>>
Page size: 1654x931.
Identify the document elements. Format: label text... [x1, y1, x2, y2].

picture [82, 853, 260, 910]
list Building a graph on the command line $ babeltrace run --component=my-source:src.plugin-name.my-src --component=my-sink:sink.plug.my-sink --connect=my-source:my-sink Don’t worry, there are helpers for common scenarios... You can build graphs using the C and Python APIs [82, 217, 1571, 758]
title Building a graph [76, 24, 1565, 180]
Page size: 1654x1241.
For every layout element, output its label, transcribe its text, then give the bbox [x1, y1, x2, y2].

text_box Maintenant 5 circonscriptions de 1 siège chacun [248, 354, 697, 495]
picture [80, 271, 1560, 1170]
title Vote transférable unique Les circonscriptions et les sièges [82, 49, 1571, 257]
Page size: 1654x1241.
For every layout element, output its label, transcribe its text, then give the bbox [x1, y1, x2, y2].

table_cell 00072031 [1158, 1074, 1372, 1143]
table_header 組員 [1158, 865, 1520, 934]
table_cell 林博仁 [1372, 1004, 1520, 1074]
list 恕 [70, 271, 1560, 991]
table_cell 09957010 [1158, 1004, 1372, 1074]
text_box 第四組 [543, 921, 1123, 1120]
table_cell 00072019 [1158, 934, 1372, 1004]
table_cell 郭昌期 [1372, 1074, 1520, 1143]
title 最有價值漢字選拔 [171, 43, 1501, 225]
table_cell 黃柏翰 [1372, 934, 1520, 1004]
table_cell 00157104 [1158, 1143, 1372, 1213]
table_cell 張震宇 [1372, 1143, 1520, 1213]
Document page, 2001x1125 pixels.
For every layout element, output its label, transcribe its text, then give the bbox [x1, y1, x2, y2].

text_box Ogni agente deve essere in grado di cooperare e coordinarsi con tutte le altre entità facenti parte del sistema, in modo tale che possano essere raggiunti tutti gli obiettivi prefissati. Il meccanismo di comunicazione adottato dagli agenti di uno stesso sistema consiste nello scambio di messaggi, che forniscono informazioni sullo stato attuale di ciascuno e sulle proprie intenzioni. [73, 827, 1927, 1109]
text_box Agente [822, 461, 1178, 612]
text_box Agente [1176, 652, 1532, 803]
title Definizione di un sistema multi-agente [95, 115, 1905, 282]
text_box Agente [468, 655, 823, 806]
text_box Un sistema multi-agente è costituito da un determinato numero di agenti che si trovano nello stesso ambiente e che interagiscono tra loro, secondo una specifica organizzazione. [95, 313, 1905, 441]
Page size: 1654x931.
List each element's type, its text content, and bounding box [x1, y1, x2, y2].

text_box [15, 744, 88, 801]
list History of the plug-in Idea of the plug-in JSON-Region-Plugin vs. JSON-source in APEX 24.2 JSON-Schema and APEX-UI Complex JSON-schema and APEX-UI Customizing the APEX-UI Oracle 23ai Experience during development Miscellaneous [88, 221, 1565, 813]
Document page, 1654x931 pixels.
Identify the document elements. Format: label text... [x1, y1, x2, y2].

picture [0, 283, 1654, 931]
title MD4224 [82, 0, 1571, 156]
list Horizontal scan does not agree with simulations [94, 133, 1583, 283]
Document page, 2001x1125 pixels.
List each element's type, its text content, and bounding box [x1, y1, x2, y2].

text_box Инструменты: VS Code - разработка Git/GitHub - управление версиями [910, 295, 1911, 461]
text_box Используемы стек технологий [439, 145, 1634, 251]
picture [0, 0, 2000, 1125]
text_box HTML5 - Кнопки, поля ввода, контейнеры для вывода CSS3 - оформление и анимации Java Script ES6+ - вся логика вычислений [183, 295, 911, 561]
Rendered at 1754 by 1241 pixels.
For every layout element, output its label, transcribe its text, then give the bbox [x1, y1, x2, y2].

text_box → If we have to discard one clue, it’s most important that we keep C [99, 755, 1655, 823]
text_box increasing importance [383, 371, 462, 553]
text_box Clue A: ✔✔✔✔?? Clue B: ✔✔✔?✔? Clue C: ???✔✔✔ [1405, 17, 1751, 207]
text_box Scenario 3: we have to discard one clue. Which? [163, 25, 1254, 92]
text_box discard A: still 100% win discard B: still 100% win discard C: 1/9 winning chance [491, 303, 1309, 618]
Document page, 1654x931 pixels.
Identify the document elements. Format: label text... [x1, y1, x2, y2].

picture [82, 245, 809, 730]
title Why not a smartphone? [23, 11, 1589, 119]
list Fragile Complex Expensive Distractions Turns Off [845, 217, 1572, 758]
<<
◆ **TO DO**:
Can you copy out the records, unchanged, from the first line down to and including the line with "picture [82, 853, 260, 910]"?

◆ **SOLUTION TO THE EXERCISE**:
Page size: 1654x931.
Identify the document elements. Format: label text... [x1, y1, x2, y2].

picture [82, 853, 260, 910]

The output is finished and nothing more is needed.